• **What you need to do**: Go through the following data and transcribe exactly the stretch of lines from the one holding "of travellers use" to the one holding "from ‘imminent threat’", both included.

----- Given records -----

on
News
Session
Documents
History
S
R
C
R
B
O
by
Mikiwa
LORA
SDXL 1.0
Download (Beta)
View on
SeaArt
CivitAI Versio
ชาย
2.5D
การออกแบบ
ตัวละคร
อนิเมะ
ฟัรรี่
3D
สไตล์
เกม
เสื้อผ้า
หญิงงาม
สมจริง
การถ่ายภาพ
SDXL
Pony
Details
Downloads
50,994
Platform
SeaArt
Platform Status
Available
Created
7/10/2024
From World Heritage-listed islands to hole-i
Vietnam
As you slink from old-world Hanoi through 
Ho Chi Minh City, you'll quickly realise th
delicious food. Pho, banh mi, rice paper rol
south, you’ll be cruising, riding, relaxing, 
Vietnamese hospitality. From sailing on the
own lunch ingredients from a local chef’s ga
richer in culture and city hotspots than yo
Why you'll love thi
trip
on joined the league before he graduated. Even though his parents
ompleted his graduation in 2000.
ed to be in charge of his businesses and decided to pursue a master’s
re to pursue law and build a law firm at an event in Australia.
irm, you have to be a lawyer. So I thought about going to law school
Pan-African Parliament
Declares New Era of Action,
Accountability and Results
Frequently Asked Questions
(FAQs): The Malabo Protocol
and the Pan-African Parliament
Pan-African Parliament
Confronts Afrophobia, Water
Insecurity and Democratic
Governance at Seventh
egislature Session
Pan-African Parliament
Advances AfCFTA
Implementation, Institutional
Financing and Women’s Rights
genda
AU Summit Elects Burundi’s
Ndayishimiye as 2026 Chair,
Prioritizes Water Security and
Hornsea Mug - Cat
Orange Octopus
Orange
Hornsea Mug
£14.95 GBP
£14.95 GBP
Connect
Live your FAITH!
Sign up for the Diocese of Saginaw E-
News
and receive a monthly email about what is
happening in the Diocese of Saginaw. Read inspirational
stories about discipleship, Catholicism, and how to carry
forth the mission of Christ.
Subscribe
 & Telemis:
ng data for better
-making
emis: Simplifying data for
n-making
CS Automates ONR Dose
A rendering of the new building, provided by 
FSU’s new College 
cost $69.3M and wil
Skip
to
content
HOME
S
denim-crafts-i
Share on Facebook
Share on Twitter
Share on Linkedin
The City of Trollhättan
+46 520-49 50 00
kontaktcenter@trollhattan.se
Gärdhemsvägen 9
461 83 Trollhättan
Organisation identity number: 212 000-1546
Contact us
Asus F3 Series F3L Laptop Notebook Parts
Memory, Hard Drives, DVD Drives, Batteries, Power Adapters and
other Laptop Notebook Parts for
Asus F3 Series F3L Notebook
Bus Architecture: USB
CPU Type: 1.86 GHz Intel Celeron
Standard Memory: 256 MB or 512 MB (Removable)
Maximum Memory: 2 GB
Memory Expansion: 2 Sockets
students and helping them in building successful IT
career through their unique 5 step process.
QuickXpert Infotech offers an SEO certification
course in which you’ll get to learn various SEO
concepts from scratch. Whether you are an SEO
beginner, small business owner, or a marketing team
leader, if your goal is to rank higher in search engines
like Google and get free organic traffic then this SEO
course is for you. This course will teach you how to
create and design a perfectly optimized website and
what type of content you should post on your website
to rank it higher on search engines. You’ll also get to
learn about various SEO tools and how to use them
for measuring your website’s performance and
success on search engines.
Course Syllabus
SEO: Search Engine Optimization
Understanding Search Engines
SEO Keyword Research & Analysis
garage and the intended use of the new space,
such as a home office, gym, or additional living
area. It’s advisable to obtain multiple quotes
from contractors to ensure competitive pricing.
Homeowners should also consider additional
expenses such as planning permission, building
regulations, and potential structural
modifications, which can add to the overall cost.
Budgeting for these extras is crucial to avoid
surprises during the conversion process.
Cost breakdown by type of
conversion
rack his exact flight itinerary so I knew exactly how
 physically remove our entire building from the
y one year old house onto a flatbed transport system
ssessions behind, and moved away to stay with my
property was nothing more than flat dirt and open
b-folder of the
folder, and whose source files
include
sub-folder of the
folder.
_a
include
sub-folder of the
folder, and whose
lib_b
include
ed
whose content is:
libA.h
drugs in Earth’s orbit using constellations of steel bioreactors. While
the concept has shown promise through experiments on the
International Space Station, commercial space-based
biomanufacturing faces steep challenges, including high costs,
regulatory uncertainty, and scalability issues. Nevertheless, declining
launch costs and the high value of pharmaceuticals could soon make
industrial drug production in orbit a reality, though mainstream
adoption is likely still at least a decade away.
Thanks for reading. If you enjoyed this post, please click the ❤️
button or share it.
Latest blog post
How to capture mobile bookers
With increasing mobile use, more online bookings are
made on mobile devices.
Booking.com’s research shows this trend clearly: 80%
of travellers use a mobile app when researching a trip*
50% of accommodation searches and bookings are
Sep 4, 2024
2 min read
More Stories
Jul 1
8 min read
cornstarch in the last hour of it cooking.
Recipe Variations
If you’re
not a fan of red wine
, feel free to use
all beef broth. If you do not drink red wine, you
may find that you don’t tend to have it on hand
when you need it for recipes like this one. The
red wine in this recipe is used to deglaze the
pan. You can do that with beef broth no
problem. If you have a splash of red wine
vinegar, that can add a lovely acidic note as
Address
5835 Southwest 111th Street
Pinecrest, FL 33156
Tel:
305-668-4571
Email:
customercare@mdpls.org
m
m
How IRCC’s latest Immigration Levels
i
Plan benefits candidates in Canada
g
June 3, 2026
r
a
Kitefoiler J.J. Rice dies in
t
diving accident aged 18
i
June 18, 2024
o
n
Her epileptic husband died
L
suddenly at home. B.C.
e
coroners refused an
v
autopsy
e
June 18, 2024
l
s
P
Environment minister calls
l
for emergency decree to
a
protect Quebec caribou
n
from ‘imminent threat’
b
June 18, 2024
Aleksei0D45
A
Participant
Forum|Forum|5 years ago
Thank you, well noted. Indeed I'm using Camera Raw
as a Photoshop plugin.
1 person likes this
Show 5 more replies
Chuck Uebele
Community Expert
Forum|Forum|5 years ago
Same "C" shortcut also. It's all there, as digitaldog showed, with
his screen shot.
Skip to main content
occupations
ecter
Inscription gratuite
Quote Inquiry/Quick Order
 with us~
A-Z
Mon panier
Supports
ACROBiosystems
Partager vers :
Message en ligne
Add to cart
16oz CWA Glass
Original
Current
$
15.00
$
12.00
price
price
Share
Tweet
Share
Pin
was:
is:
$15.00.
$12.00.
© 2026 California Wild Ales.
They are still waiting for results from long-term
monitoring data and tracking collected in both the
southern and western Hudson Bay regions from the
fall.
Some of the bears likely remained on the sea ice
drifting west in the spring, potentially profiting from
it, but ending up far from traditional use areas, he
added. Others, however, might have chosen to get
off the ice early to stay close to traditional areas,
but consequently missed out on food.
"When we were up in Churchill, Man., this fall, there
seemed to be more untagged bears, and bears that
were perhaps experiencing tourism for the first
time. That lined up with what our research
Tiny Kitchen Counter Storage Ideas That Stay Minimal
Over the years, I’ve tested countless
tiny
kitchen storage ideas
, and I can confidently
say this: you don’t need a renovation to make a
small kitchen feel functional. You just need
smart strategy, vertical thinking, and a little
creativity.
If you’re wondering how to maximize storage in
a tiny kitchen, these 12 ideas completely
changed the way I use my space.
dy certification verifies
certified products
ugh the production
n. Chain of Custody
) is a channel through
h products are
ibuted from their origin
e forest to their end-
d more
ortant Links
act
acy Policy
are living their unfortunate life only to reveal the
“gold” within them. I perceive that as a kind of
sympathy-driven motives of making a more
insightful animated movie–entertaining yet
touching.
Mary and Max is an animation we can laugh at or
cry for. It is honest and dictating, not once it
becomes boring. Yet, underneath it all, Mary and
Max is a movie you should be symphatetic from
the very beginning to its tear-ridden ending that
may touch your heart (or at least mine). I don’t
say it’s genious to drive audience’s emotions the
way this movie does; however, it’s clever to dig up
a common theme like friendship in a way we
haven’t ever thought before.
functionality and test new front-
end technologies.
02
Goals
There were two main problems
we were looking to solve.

-----

• **Response to this exercise**:
of travellers use a mobile app when researching a trip*
50% of accommodation searches and bookings are
Sep 4, 2024
2 min read
More Stories
Jul 1
8 min read
cornstarch in the last hour of it cooking.
Recipe Variations
If you’re
not a fan of red wine
, feel free to use
all beef broth. If you do not drink red wine, you
may find that you don’t tend to have it on hand
when you need it for recipes like this one. The
red wine in this recipe is used to deglaze the
pan. You can do that with beef broth no
problem. If you have a splash of red wine
vinegar, that can add a lovely acidic note as
Address
5835 Southwest 111th Street
Pinecrest, FL 33156
Tel:
305-668-4571
Email:
customercare@mdpls.org
m
m
How IRCC’s latest Immigration Levels
i
Plan benefits candidates in Canada
g
June 3, 2026
r
a
Kitefoiler J.J. Rice dies in
t
diving accident aged 18
i
June 18, 2024
o
n
Her epileptic husband died
L
suddenly at home. B.C.
e
coroners refused an
v
autopsy
e
June 18, 2024
l
s
P
Environment minister calls
l
for emergency decree to
a
protect Quebec caribou
n
from ‘imminent threat’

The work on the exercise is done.